Jamil Agha, 49 ans, a décidé de rester avec sa famille dans les ruines de sa maison. «Que pouvons-nous faire ? Pleurer est inutile. La tristesse a envahi nos vies», dit-il à l’AFP. «Les avions militaires israéliens (...) ont détruit des milliers de maisons, les ont réduites en ruines mais ils n’ont pas été capables et ne seront pas capables de détruire notre mémoire», dit pour sa part Wajih Abou Zarifa, 55 ans, dont le logement a été rasé.

Selon un fonctionnaire municipal, s’exprimant sous couvert d’anonymat, l’armée israélienne «a détruit des marchés, des boutiques, des cliniques, des centres médicaux, des dizaines de restaurants.

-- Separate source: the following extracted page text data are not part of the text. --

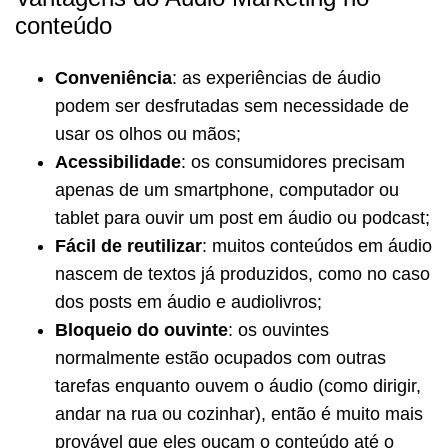
conteúdo
Conveniência
: as experiências de áudio
podem ser desfrutadas sem necessidade de
usar os olhos ou mãos;
Acessibilidade
: os consumidores precisam
apenas de um smartphone, computador ou
tablet para ouvir um post em áudio ou podcast;
Fácil de reutilizar
: muitos conteúdos em áudio
nascem de textos já produzidos, como no caso
dos posts em áudio e audiolivros;
Bloqueio do ouvinte
: os ouvintes
normalmente estão ocupados com outras
tarefas enquanto ouvem o áudio (como dirigir,
andar na rua ou cozinhar), então é muito mais
provável que eles ouçam o conteúdo até o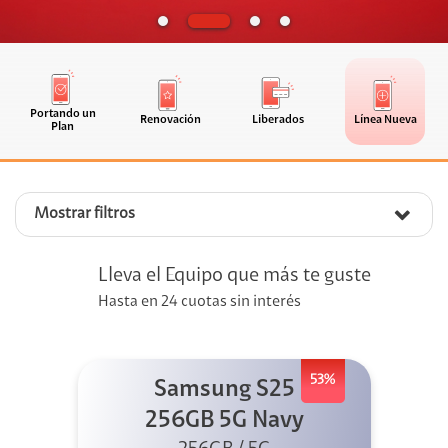
Portando un
Renovación
Liberados
Línea Nueva
Plan
Mostrar filtros
Lleva el Equipo que más te guste
Hasta en 24 cuotas sin interés
53%
Samsung S25
256GB 5G Navy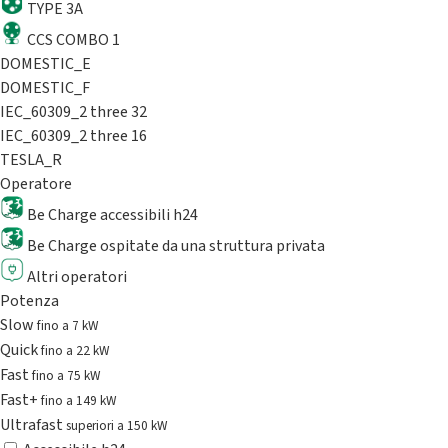
TYPE 3A
CCS COMBO 1
DOMESTIC_E
DOMESTIC_F
IEC_60309_2 three 32
IEC_60309_2 three 16
TESLA_R
Operatore
Be Charge accessibili h24
Be Charge ospitate da una struttura privata
Altri operatori
Potenza
Slow
fino a 7 kW
Quick
fino a 22 kW
Fast
fino a 75 kW
Fast+
fino a 149 kW
Ultrafast
superiori a 150 kW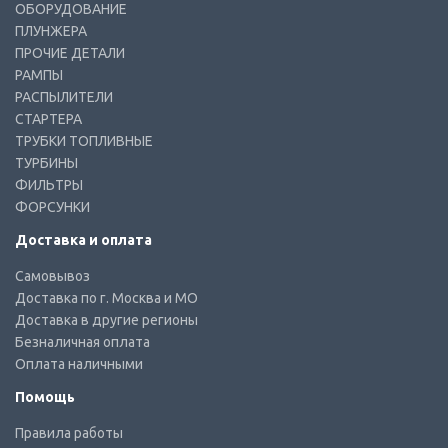
ОБОРУДОВАНИЕ
ПЛУНЖЕРА
ПРОЧИЕ ДЕТАЛИ
РАМПЫ
РАСПЫЛИТЕЛИ
СТАРТЕРА
ТРУБКИ ТОПЛИВНЫЕ
ТУРБИНЫ
ФИЛЬТРЫ
ФОРСУНКИ
Доставка и оплата
Самовывоз
Доставка по г. Москва и МО
Доставка в другие регионы
Безналичная оплата
Оплата наличными
Помощь
Правила работы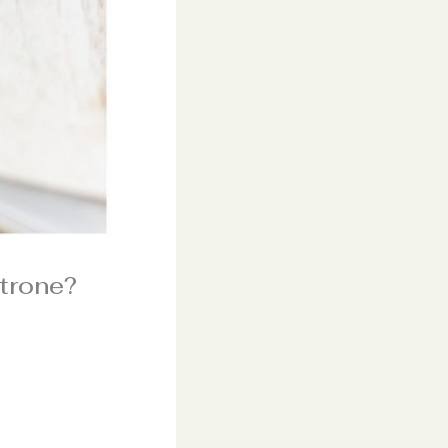
trone?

Elle a détruit des hôpitaux, toutes les routes, les réseaux d’eau, d’électricité, de communications, internet. Elle a creusé toutes les routes et a changé le paysage dans la ville», a-t-il ajouté.

Le ministère de la Santé du Hamas à Gaza a indiqué dans un communiqué que six corps avaient été retrouvés dans le centre de Khan Younès jeudi après-midi et que «des dizaines de personnes disparues sont toujours sous les décombres».